Exercise instructions =
The answer must be every line of the records in which the string "length" appears.

[Plain-text document sources]
+++

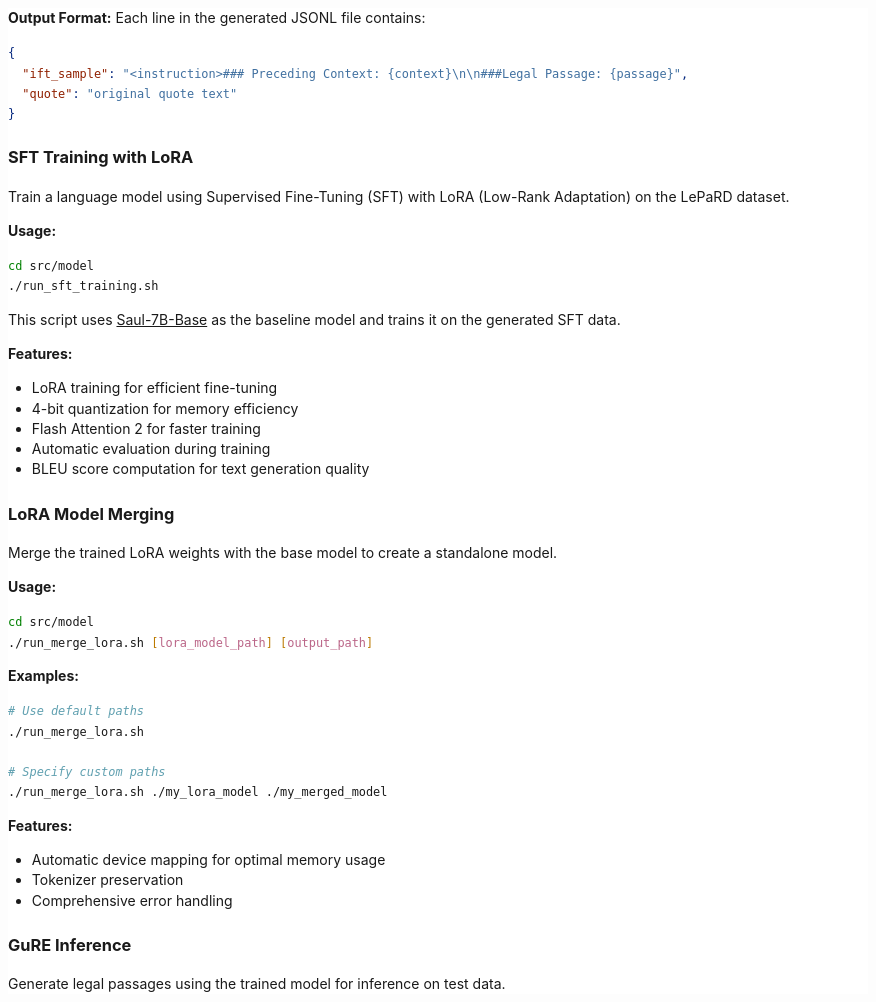 **Output Format:**
Each line in the generated JSONL file contains:
```json
{
  "ift_sample": "<instruction>### Preceding Context: {context}\n\n###Legal Passage: {passage}",
  "quote": "original quote text"
}
```

### SFT Training with LoRA
Train a language model using Supervised Fine-Tuning (SFT) with LoRA (Low-Rank Adaptation) on the LePaRD dataset.

**Usage:**
```bash
cd src/model
./run_sft_training.sh
```

This script uses [Saul-7B-Base](https://huggingface.co/Equall/Saul-7B-Base) as the baseline model and trains it on the generated SFT data.

**Features:**
- LoRA training for efficient fine-tuning
- 4-bit quantization for memory efficiency
- Flash Attention 2 for faster training
- Automatic evaluation during training
- BLEU score computation for text generation quality

### LoRA Model Merging
Merge the trained LoRA weights with the base model to create a standalone model.

**Usage:**
```bash
cd src/model
./run_merge_lora.sh [lora_model_path] [output_path]
```

**Examples:**
```bash
# Use default paths
./run_merge_lora.sh

# Specify custom paths
./run_merge_lora.sh ./my_lora_model ./my_merged_model
```

**Features:**
- Automatic device mapping for optimal memory usage
- Tokenizer preservation
- Comprehensive error handling

### GuRE Inference
Generate legal passages using the trained model for inference on test data.
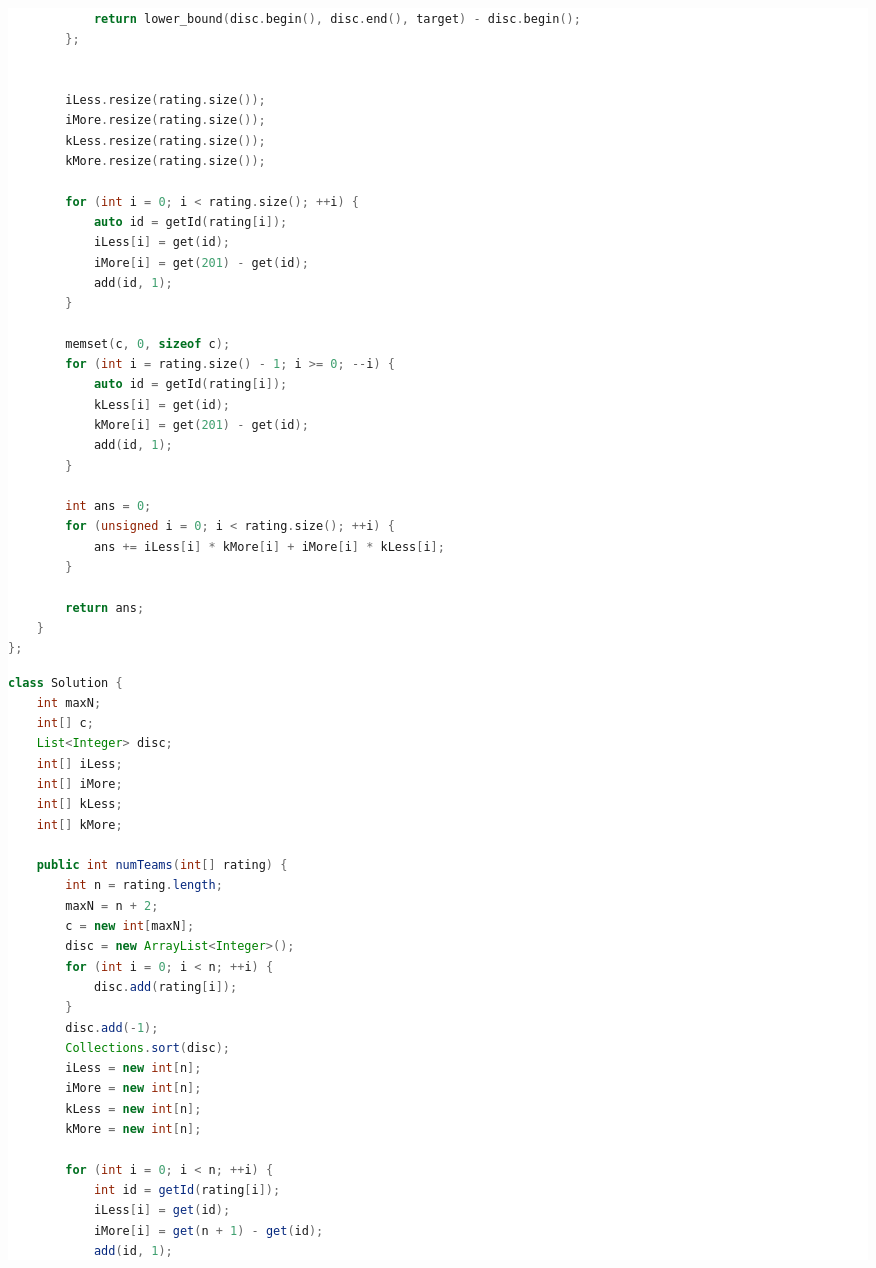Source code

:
 ```cpp [sol3-cpp]
            return lower_bound(disc.begin(), disc.end(), target) - disc.begin();
        };


        iLess.resize(rating.size());
        iMore.resize(rating.size());
        kLess.resize(rating.size());
        kMore.resize(rating.size());

        for (int i = 0; i < rating.size(); ++i) {
            auto id = getId(rating[i]);
            iLess[i] = get(id);
            iMore[i] = get(201) - get(id); 
            add(id, 1);
        }

        memset(c, 0, sizeof c);
        for (int i = rating.size() - 1; i >= 0; --i) {
            auto id = getId(rating[i]);
            kLess[i] = get(id);
            kMore[i] = get(201) - get(id); 
            add(id, 1);
        }
        
        int ans = 0;
        for (unsigned i = 0; i < rating.size(); ++i) {
            ans += iLess[i] * kMore[i] + iMore[i] * kLess[i];
        }

        return ans;
    }
};
```
```Java [sol3-Java]
class Solution {
    int maxN;
    int[] c;
    List<Integer> disc;
    int[] iLess;
    int[] iMore;
    int[] kLess;
    int[] kMore;

    public int numTeams(int[] rating) {
        int n = rating.length;
        maxN = n + 2;
        c = new int[maxN];
        disc = new ArrayList<Integer>();
        for (int i = 0; i < n; ++i) {
            disc.add(rating[i]);
        }
        disc.add(-1);
        Collections.sort(disc);
        iLess = new int[n];
        iMore = new int[n];
        kLess = new int[n];
        kMore = new int[n];

        for (int i = 0; i < n; ++i) {
            int id = getId(rating[i]);
            iLess[i] = get(id);
            iMore[i] = get(n + 1) - get(id); 
            add(id, 1);
```
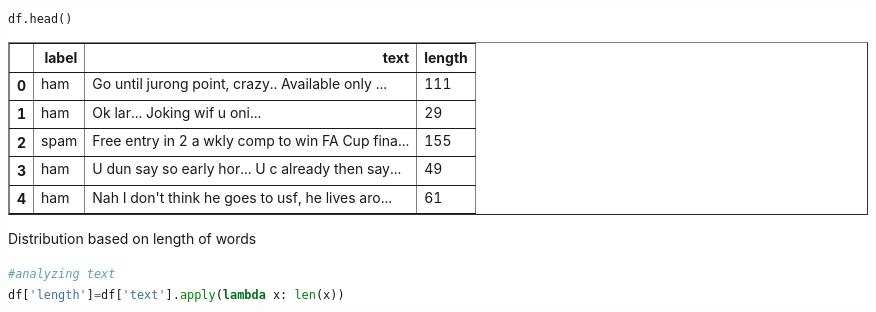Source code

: 
```python
df.head()
```

<table border="1" class="dataframe">
  <thead>
    <tr style="text-align: right;">
      <th></th>
      <th>label</th>
      <th>text</th>
      <th>length</th>
    </tr>
  </thead>
  <tbody>
    <tr>
      <th>0</th>
      <td>ham</td>
      <td>Go until jurong point, crazy.. Available only ...</td>
      <td>111</td>
    </tr>
    <tr>
      <th>1</th>
      <td>ham</td>
      <td>Ok lar... Joking wif u oni...</td>
      <td>29</td>
    </tr>
    <tr>
      <th>2</th>
      <td>spam</td>
      <td>Free entry in 2 a wkly comp to win FA Cup fina...</td>
      <td>155</td>
    </tr>
    <tr>
      <th>3</th>
      <td>ham</td>
      <td>U dun say so early hor... U c already then say...</td>
      <td>49</td>
    </tr>
    <tr>
      <th>4</th>
      <td>ham</td>
      <td>Nah I don't think he goes to usf, he lives aro...</td>
      <td>61</td>
    </tr>
  </tbody>
</table>



Distribution based on length of words


```python
#analyzing text
df['length']=df['text'].apply(lambda x: len(x))
```

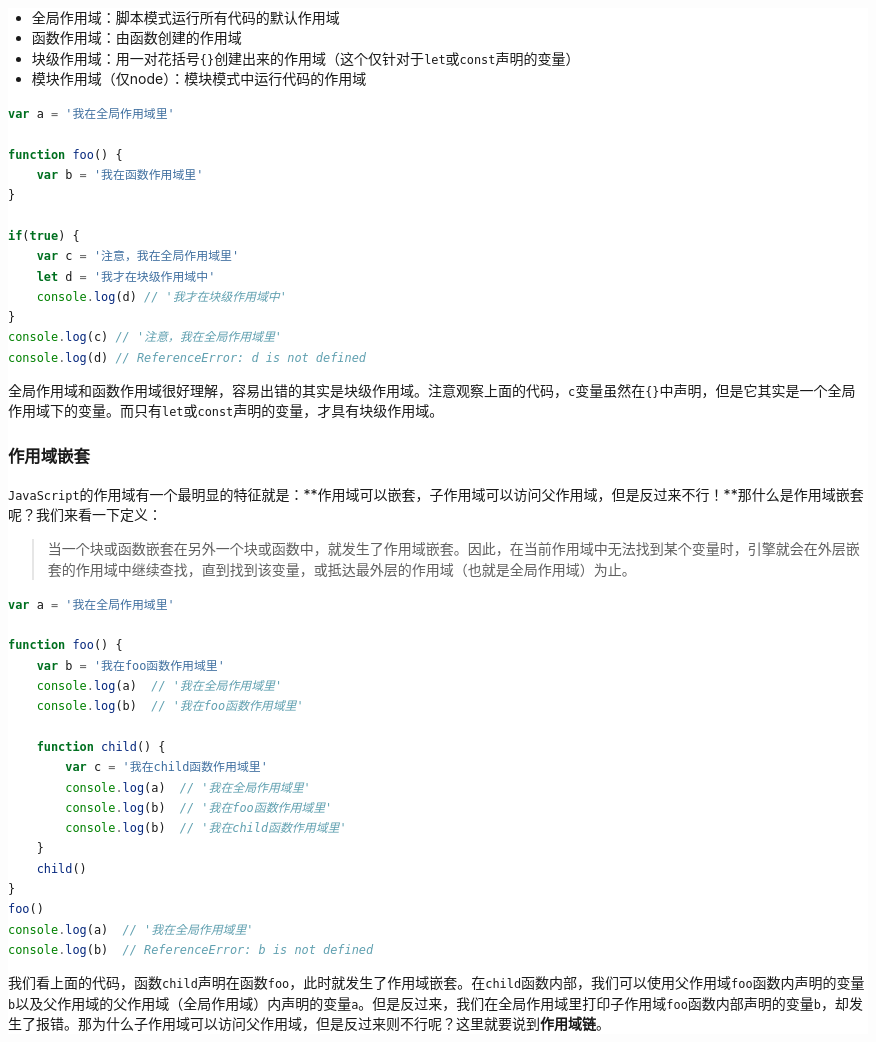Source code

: - 全局作用域：脚本模式运行所有代码的默认作用域
- 函数作用域：由函数创建的作用域
- 块级作用域：用一对花括号`{}`创建出来的作用域（这个仅针对于`let`或`const`声明的变量）
- 模块作用域（仅node）：模块模式中运行代码的作用域

```javascript
var a = '我在全局作用域里'

function foo() {
    var b = '我在函数作用域里'
}

if(true) {
    var c = '注意，我在全局作用域里'
    let d = '我才在块级作用域中'
    console.log(d) // '我才在块级作用域中'
}
console.log(c) // '注意，我在全局作用域里'
console.log(d) // ReferenceError: d is not defined
```

全局作用域和函数作用域很好理解，容易出错的其实是块级作用域。注意观察上面的代码，`c`变量虽然在`{}`中声明，但是它其实是一个全局作用域下的变量。而只有`let`或`const`声明的变量，才具有块级作用域。

### 作用域嵌套

`JavaScript`的作用域有一个最明显的特征就是：**作用域可以嵌套，子作用域可以访问父作用域，但是反过来不行！**那什么是作用域嵌套呢？我们来看一下定义：

> 当一个块或函数嵌套在另外一个块或函数中，就发生了作用域嵌套。因此，在当前作用域中无法找到某个变量时，引擎就会在外层嵌套的作用域中继续查找，直到找到该变量，或抵达最外层的作用域（也就是全局作用域）为止。

```javascript
var a = '我在全局作用域里'

function foo() {
    var b = '我在foo函数作用域里'
    console.log(a)  // '我在全局作用域里'
    console.log(b)  // '我在foo函数作用域里'
    
    function child() {
        var c = '我在child函数作用域里'
        console.log(a)  // '我在全局作用域里'
    	console.log(b)  // '我在foo函数作用域里'
        console.log(b)  // '我在child函数作用域里'
    }
    child()
}
foo()
console.log(a)  // '我在全局作用域里'
console.log(b)  // ReferenceError: b is not defined
```

我们看上面的代码，函数`child`声明在函数`foo`，此时就发生了作用域嵌套。在`child`函数内部，我们可以使用父作用域`foo`函数内声明的变量`b`以及父作用域的父作用域（全局作用域）内声明的变量`a`。但是反过来，我们在全局作用域里打印子作用域`foo`函数内部声明的变量`b`，却发生了报错。那为什么子作用域可以访问父作用域，但是反过来则不行呢？这里就要说到**作用域链**。

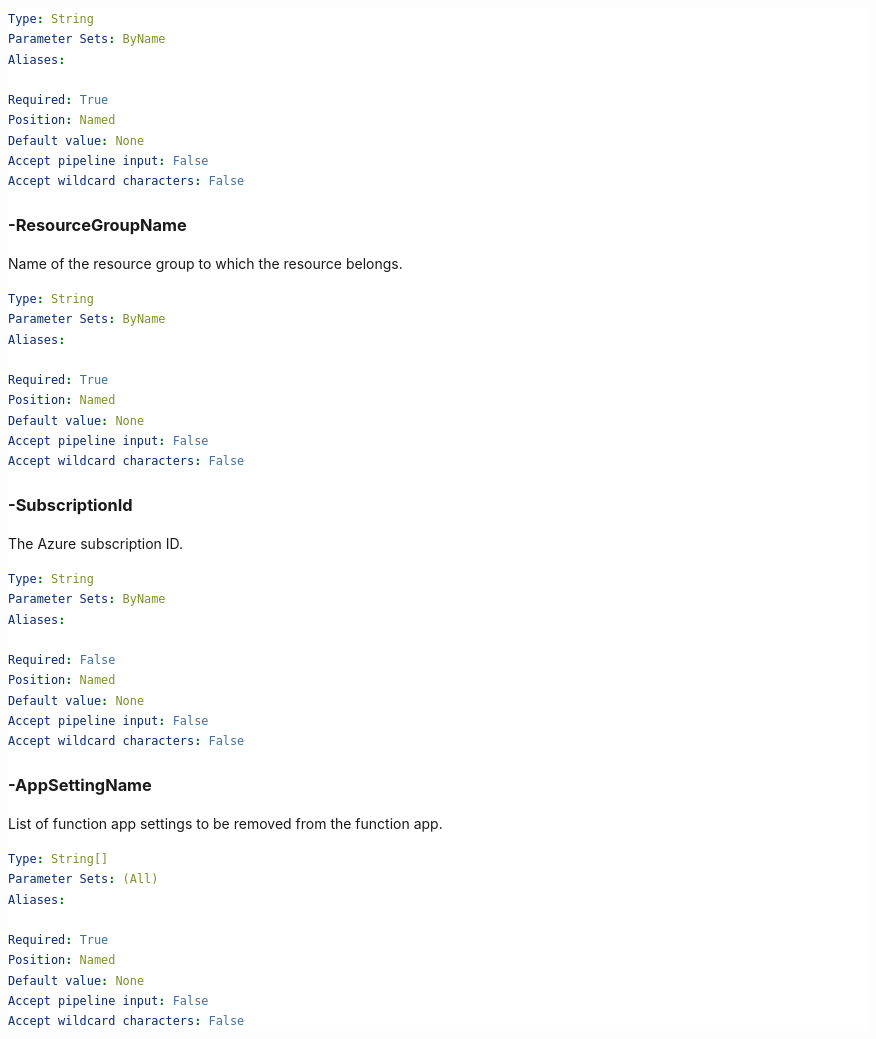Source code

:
 ```yaml
Type: String
Parameter Sets: ByName
Aliases:

Required: True
Position: Named
Default value: None
Accept pipeline input: False
Accept wildcard characters: False
```

### -ResourceGroupName
Name of the resource group to which the resource belongs.

```yaml
Type: String
Parameter Sets: ByName
Aliases:

Required: True
Position: Named
Default value: None
Accept pipeline input: False
Accept wildcard characters: False
```

### -SubscriptionId
The Azure subscription ID.

```yaml
Type: String
Parameter Sets: ByName
Aliases:

Required: False
Position: Named
Default value: None
Accept pipeline input: False
Accept wildcard characters: False
```

### -AppSettingName
List of function app settings to be removed from the function app.

```yaml
Type: String[]
Parameter Sets: (All)
Aliases:

Required: True
Position: Named
Default value: None
Accept pipeline input: False
Accept wildcard characters: False
```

+++

Answer box =
        int n = rating.length;
      <th>length</th>
Distribution based on length of words
df['length']=df['text'].apply(lambda x: len(x))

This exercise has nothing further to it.